• Stated task 1: According to the DRN advanced usage guide, who is the guide meant for, and in what situations should it be used? Answer in one to three sentences.

• Source:
Advanced Usage Guide¶
This guide covers advanced DRN usage for users who want direct control over PyTorch tensors and the training process. Use this when you need custom training loops or integration with existing PyTorch codebases.
When to Use Advanced Mode¶
Use advanced mode when you need:
- Custom training loops with specific optimization strategies
- Manual tensor management for performance optimization
- Integration with existing PyTorch codebases
- Fine-grained control over model training
- Custom loss functions beyond the provided ones
Core Concepts¶
Tensor-First Workflow¶
import torch
from drn import GLM, DRN, train
import numpy as np
# Manual tensor conversion (based on test patterns)
def generate_tensor_data(n=1000, seed=1):
"""Generate tensor data similar to test_fit_models_synthetic.py"""
rng = np.random.default_rng(seed)
x_all = rng.random(size=(n, 4))
epsilon = rng.normal(0, 0.2, n)
means = np.exp(
0
- 0.5 * x_all[:, 0]
+ 0.5 * x_all[:, 1]
+ np.sin(np.pi * x_all[:, 0])
- np.sin(np.pi * np.log(x_all[:, 2] + 1))
+ np.cos(x_all[:, 1] * x_all[:, 2])
) + np.cos(x_all[:, 1])
y_all = means + epsilon**2
# Convert to tensors
X_tensor = torch.tensor(x_all, dtype=torch.float32)
y_tensor = torch.tensor(y_all, dtype=torch.float32)
return X_tensor, y_tensor
# Generate tensor data
X_train, y_train = generate_tensor_data(800, seed=1)
X_val, y_val = generate_tensor_data(200, seed=2)
print(f"X_train shape: {X_train.shape}")
print(f"y_train range: [{y_train.min():.3f}, {y_train.max():.3f}]")
Using the train Function Directly¶
# Create PyTorch datasets (as in tests)
train_dataset = torch.utils.data.TensorDataset(X_train, y_train)
val_dataset = torch.utils.data.TensorDataset(X_val, y_val)
# Train GLM using the train function (from test_fit_models_synthetic.py)
torch.manual_seed(1)
glm = GLM("gamma")
train(glm, train_dataset, val_dataset, epochs=5)
print("✓ GLM training completed using train() function")
Manual Dispersion Updates¶
# Update dispersion after training (from tests)
glm.update_dispersion(X_train, y_train)
print(f"Updated dispersion: {glm.dispersion.item():.4f}")
DRN Training with Custom Parameters¶
Based on test patterns, here's how to train DRN with manual control:
from drn.models import drn_cutpoints
# Create cutpoints (pattern from tests)
cutpoints = drn_cutpoints(
c_0=y_train.min().item() * 0.9,
c_K=y_train.max().item() * 1.1,
proportion=0.1,
y=y_train.numpy(),
min_obs=10
)
print(f"Generated {len(cutpoints)} cutpoints")

• Task inputs:
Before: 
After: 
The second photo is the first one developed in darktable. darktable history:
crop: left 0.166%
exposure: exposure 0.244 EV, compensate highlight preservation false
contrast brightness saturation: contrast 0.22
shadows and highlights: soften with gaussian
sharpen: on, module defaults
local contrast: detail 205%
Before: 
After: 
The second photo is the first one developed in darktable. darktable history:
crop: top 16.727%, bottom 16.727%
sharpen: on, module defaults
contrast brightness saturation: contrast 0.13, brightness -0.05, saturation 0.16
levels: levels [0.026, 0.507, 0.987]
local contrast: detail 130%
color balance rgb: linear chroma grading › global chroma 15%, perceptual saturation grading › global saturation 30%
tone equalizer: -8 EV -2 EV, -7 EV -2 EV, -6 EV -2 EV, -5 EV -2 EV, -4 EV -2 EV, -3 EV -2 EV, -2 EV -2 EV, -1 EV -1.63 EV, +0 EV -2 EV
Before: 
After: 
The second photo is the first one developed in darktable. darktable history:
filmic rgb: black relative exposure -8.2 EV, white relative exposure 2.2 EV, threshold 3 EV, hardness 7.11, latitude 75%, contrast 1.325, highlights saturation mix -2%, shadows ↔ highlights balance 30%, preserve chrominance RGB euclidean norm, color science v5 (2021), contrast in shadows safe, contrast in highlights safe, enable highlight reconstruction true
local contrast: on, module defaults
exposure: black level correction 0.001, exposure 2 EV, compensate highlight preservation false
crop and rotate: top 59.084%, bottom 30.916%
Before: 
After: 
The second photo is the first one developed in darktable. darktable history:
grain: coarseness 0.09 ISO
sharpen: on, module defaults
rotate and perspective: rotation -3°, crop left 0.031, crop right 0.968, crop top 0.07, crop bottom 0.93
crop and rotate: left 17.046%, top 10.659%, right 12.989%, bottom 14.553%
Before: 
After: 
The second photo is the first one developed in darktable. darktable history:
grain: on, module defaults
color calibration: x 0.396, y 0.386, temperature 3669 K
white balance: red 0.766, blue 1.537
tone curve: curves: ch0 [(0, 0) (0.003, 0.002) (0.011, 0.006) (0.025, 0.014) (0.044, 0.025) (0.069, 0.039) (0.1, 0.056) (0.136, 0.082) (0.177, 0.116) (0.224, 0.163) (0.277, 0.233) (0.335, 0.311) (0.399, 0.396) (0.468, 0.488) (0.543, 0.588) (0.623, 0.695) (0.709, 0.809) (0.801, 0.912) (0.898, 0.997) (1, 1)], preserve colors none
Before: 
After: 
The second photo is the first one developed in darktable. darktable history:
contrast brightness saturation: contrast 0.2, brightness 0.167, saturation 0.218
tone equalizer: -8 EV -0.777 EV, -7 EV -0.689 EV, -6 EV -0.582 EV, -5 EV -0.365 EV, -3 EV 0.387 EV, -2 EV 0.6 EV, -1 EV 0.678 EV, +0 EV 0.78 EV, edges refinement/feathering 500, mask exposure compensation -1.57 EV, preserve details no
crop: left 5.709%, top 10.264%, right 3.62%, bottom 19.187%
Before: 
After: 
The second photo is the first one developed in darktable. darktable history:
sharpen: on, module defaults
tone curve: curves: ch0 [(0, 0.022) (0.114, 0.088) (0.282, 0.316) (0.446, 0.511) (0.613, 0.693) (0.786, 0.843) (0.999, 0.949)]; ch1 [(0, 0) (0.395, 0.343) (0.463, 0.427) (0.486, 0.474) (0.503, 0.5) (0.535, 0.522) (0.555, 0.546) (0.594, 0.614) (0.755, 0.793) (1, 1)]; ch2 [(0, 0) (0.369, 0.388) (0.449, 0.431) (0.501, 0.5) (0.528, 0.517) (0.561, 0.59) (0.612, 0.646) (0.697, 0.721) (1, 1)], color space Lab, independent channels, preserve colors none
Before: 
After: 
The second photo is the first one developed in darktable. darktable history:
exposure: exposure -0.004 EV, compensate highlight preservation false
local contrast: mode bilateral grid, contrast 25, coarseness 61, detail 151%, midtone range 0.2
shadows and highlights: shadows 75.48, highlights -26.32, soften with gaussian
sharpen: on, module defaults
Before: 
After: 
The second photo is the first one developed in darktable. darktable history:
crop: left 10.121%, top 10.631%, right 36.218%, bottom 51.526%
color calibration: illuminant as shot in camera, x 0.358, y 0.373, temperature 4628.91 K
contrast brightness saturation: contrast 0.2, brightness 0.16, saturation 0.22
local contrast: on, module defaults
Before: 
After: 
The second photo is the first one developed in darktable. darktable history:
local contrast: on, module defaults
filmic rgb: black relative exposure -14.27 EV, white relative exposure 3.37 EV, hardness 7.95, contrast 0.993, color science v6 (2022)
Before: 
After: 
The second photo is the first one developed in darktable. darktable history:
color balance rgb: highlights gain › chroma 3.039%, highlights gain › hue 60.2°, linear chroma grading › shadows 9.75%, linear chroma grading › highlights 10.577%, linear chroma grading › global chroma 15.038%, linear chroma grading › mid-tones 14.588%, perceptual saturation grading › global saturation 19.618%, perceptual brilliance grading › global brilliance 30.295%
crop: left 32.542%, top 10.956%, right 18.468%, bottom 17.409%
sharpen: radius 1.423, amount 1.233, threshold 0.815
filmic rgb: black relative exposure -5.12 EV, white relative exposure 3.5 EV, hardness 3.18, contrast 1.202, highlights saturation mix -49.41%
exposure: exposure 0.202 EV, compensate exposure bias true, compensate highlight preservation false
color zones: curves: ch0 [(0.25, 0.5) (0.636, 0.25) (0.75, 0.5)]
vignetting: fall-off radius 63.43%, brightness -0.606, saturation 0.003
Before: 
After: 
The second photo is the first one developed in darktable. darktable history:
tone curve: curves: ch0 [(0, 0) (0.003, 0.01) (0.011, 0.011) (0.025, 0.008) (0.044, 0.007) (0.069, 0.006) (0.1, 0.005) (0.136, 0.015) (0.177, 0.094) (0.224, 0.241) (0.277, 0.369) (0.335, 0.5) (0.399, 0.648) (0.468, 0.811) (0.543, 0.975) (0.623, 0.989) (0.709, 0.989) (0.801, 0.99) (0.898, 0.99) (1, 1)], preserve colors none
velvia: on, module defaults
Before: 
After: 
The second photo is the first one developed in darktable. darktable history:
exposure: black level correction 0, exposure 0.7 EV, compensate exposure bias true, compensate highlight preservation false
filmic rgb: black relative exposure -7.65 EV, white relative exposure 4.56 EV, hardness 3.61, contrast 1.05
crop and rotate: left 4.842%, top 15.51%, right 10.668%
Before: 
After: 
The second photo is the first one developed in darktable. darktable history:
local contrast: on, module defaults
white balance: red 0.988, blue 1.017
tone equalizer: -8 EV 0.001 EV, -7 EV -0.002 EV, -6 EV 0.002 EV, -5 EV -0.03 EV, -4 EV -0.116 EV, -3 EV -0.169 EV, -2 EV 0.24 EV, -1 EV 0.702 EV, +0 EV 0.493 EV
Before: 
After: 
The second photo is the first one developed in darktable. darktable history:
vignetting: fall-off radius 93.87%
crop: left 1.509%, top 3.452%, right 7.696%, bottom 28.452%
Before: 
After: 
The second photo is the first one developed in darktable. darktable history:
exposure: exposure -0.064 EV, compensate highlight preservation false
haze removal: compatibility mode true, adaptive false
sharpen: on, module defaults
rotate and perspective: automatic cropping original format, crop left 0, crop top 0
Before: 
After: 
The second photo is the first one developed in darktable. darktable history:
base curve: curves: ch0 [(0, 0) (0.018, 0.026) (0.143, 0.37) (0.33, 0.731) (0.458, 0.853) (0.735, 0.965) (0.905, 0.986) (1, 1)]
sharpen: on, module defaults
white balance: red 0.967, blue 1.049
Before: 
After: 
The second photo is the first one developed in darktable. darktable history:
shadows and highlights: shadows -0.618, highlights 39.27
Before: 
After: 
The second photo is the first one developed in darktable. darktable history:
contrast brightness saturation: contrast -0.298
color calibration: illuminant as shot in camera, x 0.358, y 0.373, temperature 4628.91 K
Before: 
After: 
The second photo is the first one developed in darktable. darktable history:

• Stated task 2: Write out the records word for word, from their first line up to and including the line with "crop and rotate: top 59.084%, bottom 30.916%".

• Answer 1: The guide is meant for users who want direct control over PyTorch tensors and the training process. It should be used when you need custom training loops or integration with existing PyTorch codebases.

• Answer 2:
Before: 
After: 
The second photo is the first one developed in darktable. darktable history:
crop: left 0.166%
exposure: exposure 0.244 EV, compensate highlight preservation false
contrast brightness saturation: contrast 0.22
shadows and highlights: soften with gaussian
sharpen: on, module defaults
local contrast: detail 205%
Before: 
After: 
The second photo is the first one developed in darktable. darktable history:
crop: top 16.727%, bottom 16.727%
sharpen: on, module defaults
contrast brightness saturation: contrast 0.13, brightness -0.05, saturation 0.16
levels: levels [0.026, 0.507, 0.987]
local contrast: detail 130%
color balance rgb: linear chroma grading › global chroma 15%, perceptual saturation grading › global saturation 30%
tone equalizer: -8 EV -2 EV, -7 EV -2 EV, -6 EV -2 EV, -5 EV -2 EV, -4 EV -2 EV, -3 EV -2 EV, -2 EV -2 EV, -1 EV -1.63 EV, +0 EV -2 EV
Before: 
After: 
The second photo is the first one developed in darktable. darktable history:
filmic rgb: black relative exposure -8.2 EV, white relative exposure 2.2 EV, threshold 3 EV, hardness 7.11, latitude 75%, contrast 1.325, highlights saturation mix -2%, shadows ↔ highlights balance 30%, preserve chrominance RGB euclidean norm, color science v5 (2021), contrast in shadows safe, contrast in highlights safe, enable highlight reconstruction true
local contrast: on, module defaults
exposure: black level correction 0.001, exposure 2 EV, compensate highlight preservation false
crop and rotate: top 59.084%, bottom 30.916%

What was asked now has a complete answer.